→ **TEXTE À LIRE**:
--------------------------------

Existe-t-il des personnes « difficiles » au travail ? La question est mal posée. Il existe des comportements répétitifs qui perturbent l'équipe — et c'est sur eux, jamais sur la personne, que le manager doit agir. Dire « tu es agressif » est un jugement ; dire « tu as haussé le ton trois fois en réunion » est un fait.
Le principe fondateur : séparer comportement et personne
Issu de l'analyse transactionnelle (Berne) et de la PNL (Bandler & Grinder), ce principe opère à trois niveaux : dans le diagnostic (observer des comportements, pas étiqueter des personnes), dans la communication (parler en « je » + faits, pas en « tu es ») et dans la posture (respecter la personne, recadrer le comportement). Un « tu es négatif » déclenche une défense ; un « lors des trois dernières réunions, tu n'as exprimé que des objections sans proposer d'alternative » ouvre un dialogue.
Pourquoi ne pas éviter le sujet
Selon les enquêtes Gallup, un collaborateur difficile sur cinq suffit à faire chuter de 30 à 40 % la performance d'une équipe. L'impact se mesure en perte de productivité, en turnover (les meilleurs partent d'abord) et en énergie managériale consommée. Pourtant la majorité des managers évitent le sujet, par peur du conflit ou par l'espoir naïf que « ça va s'améliorer tout seul ».

--------------------------------

→ **DOCUMENTS D'ÉTUDE**:
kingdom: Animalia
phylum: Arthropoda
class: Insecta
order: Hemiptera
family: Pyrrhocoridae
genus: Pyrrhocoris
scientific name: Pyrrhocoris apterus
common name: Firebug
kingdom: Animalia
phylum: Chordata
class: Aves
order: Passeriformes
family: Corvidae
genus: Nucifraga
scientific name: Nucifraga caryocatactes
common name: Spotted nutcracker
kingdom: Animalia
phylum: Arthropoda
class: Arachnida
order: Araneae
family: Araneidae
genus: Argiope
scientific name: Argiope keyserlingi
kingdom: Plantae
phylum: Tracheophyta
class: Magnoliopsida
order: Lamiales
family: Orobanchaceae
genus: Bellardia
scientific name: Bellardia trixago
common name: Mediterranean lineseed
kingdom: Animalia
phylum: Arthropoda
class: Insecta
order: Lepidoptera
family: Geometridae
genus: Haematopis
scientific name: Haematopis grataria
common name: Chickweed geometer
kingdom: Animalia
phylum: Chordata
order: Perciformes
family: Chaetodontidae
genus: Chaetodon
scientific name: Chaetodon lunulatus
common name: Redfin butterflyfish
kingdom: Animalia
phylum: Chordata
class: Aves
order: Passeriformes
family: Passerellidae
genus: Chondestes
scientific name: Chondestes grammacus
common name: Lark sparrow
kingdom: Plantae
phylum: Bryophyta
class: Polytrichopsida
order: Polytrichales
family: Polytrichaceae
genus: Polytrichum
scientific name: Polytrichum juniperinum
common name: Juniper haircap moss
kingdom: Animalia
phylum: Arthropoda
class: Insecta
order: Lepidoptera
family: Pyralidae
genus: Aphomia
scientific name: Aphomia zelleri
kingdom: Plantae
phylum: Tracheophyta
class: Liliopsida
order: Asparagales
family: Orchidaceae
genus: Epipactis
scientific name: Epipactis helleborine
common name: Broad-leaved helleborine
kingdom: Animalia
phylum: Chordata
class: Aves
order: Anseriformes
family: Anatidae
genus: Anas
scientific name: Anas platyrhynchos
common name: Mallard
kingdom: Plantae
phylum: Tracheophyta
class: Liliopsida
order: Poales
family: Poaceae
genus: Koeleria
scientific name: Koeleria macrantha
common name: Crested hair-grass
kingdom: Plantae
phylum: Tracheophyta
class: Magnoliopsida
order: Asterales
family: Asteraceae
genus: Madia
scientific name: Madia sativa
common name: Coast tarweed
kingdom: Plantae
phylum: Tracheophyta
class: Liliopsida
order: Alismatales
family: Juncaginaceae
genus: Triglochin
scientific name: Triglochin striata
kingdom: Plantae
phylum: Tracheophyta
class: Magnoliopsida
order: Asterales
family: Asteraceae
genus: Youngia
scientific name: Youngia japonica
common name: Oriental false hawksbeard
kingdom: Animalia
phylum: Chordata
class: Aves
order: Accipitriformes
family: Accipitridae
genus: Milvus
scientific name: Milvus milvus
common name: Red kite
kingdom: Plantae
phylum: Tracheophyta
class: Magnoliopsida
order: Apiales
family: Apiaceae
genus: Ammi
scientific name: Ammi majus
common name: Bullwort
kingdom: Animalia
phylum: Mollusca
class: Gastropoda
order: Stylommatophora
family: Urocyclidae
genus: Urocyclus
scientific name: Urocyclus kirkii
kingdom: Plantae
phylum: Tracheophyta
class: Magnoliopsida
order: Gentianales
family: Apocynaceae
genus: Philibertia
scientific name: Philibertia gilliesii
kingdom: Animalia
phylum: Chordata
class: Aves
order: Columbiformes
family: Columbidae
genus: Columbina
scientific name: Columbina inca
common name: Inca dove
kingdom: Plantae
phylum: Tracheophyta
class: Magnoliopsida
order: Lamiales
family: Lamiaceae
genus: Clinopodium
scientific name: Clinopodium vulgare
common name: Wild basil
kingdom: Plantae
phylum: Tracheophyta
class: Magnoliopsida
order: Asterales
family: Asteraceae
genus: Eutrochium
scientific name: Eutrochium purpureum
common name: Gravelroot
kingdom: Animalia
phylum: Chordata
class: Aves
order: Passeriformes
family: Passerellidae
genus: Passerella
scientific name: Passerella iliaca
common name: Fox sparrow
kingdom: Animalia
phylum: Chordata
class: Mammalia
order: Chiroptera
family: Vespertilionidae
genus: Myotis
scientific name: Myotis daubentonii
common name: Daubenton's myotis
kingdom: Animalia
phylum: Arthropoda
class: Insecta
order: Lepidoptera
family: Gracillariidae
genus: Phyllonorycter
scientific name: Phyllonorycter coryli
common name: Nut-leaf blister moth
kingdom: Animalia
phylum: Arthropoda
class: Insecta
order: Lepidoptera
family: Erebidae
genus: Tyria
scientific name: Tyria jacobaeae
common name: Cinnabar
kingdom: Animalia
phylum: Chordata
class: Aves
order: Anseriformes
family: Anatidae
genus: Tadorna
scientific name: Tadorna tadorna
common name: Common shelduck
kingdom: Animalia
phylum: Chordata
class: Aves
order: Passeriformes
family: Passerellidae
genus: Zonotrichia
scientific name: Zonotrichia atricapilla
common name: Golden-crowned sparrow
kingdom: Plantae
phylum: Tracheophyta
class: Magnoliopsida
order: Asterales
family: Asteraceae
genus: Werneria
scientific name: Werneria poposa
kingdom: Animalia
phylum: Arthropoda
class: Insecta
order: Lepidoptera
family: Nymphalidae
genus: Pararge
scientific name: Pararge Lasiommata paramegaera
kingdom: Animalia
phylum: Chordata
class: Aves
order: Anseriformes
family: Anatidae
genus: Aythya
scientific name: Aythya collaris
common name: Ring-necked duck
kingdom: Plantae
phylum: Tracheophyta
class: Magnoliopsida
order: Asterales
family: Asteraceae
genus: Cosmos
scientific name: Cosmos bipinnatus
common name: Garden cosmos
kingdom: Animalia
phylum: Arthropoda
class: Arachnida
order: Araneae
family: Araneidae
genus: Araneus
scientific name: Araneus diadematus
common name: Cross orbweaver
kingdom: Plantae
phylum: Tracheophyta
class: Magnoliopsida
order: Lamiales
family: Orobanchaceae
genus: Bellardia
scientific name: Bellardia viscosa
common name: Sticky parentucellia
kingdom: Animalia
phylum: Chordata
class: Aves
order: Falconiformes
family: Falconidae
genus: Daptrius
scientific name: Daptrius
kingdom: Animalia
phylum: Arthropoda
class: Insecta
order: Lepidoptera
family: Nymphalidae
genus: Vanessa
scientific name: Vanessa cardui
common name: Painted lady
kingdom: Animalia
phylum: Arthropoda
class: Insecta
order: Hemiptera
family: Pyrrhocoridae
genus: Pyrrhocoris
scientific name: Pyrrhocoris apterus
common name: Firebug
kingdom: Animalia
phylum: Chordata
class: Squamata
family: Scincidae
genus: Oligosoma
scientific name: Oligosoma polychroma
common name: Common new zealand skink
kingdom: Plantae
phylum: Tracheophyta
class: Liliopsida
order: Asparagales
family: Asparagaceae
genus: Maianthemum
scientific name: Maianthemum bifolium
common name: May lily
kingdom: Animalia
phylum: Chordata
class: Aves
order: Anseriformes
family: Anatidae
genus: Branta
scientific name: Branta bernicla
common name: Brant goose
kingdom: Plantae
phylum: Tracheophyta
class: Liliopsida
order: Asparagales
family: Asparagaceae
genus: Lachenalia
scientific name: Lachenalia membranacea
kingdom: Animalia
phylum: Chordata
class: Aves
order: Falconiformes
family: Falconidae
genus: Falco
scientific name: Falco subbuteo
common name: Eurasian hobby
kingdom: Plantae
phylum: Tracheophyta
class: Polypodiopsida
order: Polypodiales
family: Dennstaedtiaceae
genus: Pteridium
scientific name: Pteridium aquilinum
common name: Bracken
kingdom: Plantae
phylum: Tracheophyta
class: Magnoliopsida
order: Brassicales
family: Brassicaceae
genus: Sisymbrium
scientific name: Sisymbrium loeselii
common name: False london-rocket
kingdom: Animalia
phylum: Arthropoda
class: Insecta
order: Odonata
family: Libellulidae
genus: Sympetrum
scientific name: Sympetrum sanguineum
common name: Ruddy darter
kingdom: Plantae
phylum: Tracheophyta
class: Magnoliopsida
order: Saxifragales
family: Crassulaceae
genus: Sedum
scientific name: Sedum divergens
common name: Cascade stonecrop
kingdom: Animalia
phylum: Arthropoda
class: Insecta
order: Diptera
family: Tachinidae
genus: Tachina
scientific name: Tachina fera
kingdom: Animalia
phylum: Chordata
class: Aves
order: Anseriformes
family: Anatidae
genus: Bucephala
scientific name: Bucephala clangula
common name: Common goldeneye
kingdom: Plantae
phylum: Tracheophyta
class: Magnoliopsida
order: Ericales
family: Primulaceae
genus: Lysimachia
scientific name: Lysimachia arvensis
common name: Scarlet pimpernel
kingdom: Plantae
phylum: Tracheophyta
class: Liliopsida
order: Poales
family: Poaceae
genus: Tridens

--------------------------------

→ **MISE EN PRATIQUE**:
1. Répondez brièvement à ces questions sur le texte consacré aux comportements difficiles au travail :
(a) De quelles deux approches le principe de séparation entre comportement et personne est-il issu ?
(b) À quels trois niveaux ce principe opère-t-il ?
(c) Selon les enquêtes Gallup, de combien la performance d'une équipe peut-elle chuter ?
2. Poursuivez le texte sur les comportements difficiles au travail à partir de sa dernière phrase.

→ **CORRIGÉ DES EXERCICES**:
1.
(a) De l'analyse transactionnelle (Berne) et de la PNL (Bandler & Grinder).
(b) Dans le diagnostic, dans la communication et dans la posture.
(c) De 30 à 40 %.

2.
Cinq profils récurrents et leur logique cachée
La littérature (Bramson, 1981 ; Lelord & André, 2000) dégage cinq profils, chacun avec un besoin caché qui est la clé de la réponse :
- L'agressif — hausse le ton, intimide ; besoin de contrôle. Rester calme, poser fermement les limites, recadrer en privé.
- Le résistant passif — acquiesce puis ne fait pas ; masque son désaccord. Questionner le non-dit, fixer des échéances courtes.
- Le manipulateur — déforme l'information, divise ; besoin de pouvoir. Factualiser, vérifier, communiquer en transparence.
- Le perfectionniste excessif — refait le travail des autres, ne délègue pas. Recadrer sur les priorités (80/20), définir le « suffisamment bon ».
- Le négatif chronique — critique tout, voit les obstacles ; besoin de protection.